* What the task asks: From the material below, copy each line that holds the word "pour".

-- Opening Marker --

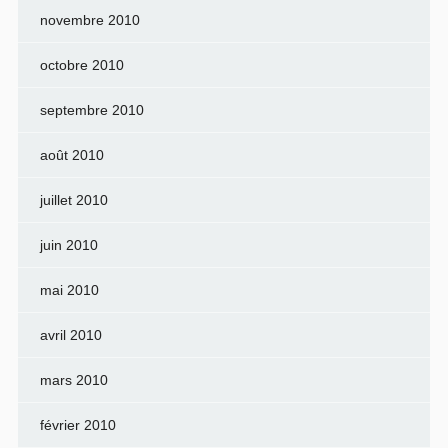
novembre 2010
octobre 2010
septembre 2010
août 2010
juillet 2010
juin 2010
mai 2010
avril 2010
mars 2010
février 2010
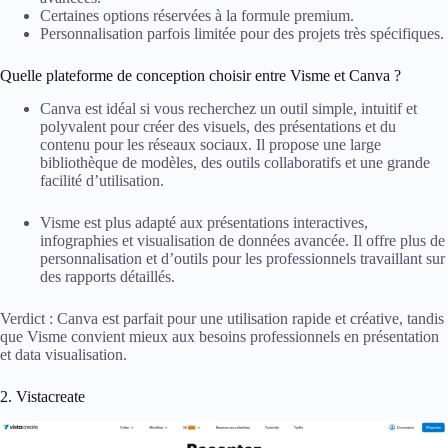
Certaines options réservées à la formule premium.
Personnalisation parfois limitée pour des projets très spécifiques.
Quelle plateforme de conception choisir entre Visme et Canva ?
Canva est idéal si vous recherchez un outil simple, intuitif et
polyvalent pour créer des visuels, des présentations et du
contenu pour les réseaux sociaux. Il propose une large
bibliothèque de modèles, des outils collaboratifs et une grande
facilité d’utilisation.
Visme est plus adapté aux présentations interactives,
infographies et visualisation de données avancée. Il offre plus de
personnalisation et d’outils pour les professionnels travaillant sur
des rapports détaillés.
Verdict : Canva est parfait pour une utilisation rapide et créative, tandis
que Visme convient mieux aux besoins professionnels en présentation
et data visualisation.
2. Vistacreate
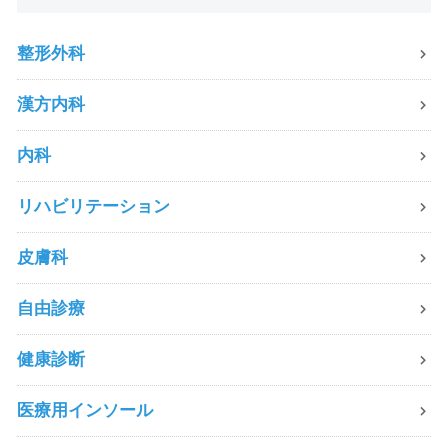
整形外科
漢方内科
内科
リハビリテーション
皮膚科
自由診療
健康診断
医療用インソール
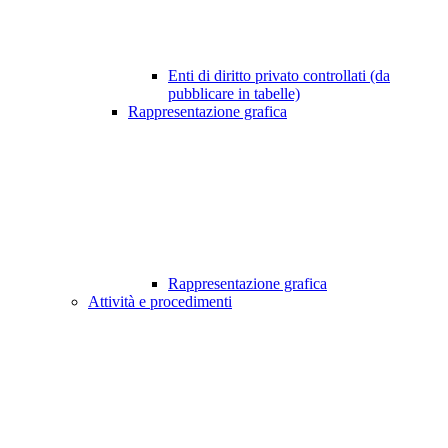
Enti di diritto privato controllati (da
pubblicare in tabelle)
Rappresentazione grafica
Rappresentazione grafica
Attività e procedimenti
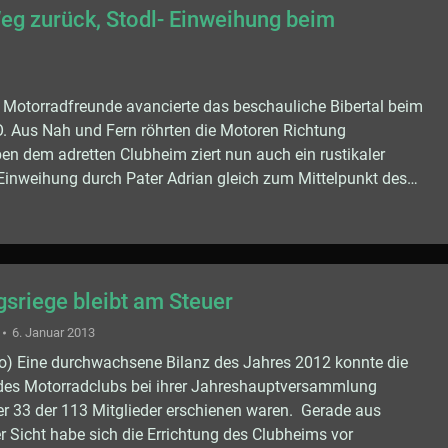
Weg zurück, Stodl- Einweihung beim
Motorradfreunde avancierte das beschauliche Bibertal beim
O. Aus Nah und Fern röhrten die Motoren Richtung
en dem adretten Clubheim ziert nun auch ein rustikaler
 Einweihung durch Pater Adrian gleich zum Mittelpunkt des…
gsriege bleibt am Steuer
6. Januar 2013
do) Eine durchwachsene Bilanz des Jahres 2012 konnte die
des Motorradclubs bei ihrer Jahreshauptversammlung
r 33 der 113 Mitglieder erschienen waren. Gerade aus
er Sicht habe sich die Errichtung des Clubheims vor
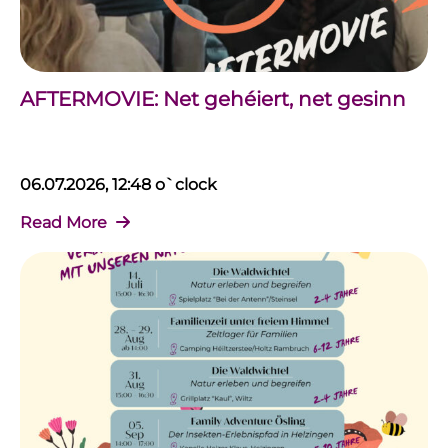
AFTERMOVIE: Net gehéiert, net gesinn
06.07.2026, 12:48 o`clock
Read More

-- Closing Marker --
-- Opening Marker --

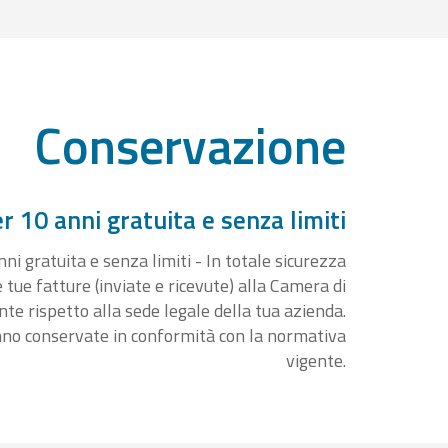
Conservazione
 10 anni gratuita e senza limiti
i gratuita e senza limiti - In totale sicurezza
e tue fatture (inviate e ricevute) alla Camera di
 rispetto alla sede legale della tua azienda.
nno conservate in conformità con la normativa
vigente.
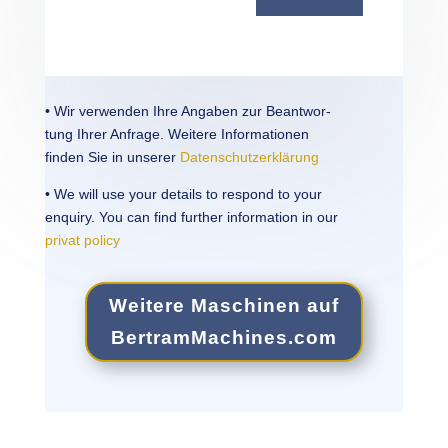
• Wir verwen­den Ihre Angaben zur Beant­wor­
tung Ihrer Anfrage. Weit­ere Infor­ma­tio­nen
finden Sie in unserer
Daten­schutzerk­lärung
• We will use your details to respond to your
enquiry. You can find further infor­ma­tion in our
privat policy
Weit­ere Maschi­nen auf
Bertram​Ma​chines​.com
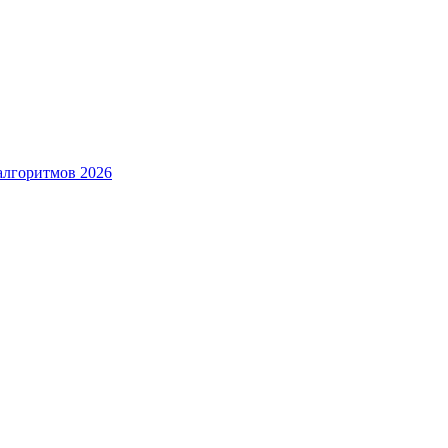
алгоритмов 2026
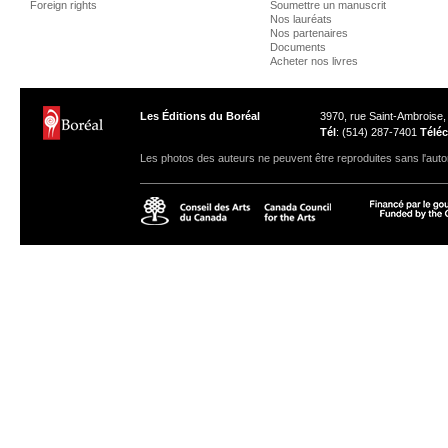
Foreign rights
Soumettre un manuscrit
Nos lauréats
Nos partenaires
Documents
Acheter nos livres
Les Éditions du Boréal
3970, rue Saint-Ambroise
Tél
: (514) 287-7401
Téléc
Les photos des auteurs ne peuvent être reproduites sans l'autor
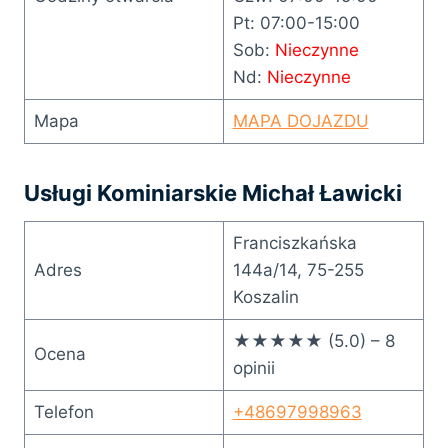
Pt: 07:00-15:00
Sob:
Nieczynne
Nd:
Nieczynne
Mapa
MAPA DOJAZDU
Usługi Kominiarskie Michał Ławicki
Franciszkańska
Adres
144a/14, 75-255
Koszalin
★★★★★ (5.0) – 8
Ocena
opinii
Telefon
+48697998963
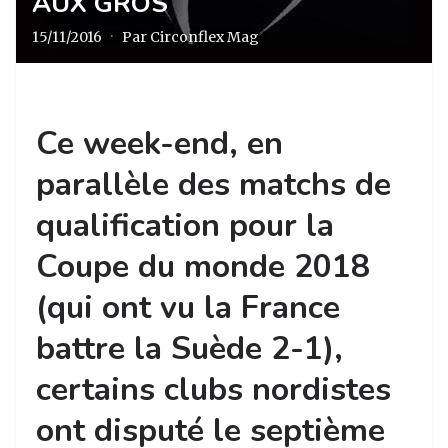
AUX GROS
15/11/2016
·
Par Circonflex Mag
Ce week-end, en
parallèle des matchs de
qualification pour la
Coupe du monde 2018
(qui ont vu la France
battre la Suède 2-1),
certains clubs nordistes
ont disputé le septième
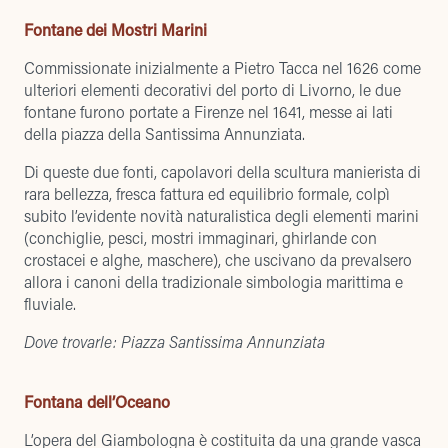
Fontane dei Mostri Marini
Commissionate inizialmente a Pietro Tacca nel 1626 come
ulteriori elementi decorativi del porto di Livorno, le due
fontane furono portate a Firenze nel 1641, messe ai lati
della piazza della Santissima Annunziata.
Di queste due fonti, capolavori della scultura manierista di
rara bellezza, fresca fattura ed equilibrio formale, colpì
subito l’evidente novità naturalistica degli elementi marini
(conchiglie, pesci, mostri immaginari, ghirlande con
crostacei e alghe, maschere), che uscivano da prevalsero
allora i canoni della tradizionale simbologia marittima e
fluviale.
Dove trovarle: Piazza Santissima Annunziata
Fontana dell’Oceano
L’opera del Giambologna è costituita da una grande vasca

-- Closing Marker --
-- Opening Marker --

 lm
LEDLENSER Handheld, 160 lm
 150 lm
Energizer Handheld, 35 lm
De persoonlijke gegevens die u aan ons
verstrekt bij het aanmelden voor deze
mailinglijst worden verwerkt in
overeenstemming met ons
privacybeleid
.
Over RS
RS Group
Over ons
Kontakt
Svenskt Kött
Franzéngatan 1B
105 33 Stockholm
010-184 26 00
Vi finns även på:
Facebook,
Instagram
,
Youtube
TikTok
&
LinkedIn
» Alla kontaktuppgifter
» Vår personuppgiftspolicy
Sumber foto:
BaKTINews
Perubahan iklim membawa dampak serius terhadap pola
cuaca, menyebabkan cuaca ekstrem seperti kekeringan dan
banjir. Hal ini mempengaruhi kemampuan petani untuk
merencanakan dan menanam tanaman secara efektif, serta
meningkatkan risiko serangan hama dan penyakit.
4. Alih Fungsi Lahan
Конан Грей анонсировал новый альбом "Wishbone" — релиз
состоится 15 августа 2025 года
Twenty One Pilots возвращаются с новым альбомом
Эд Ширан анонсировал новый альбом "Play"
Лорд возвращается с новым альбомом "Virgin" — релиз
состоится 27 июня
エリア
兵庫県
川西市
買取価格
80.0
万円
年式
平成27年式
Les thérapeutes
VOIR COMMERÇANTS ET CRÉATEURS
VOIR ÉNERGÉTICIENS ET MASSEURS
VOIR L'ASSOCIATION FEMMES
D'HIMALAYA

-- Closing Marker --

* Answer box:
Personnalisation parfois limitée pour des projets très spécifiques.
polyvalent pour créer des visuels, des présentations et du
contenu pour les réseaux sociaux. Il propose une large
personnalisation et d’outils pour les professionnels travaillant sur
Verdict : Canva est parfait pour une utilisation rapide et créative, tandis
qualification pour la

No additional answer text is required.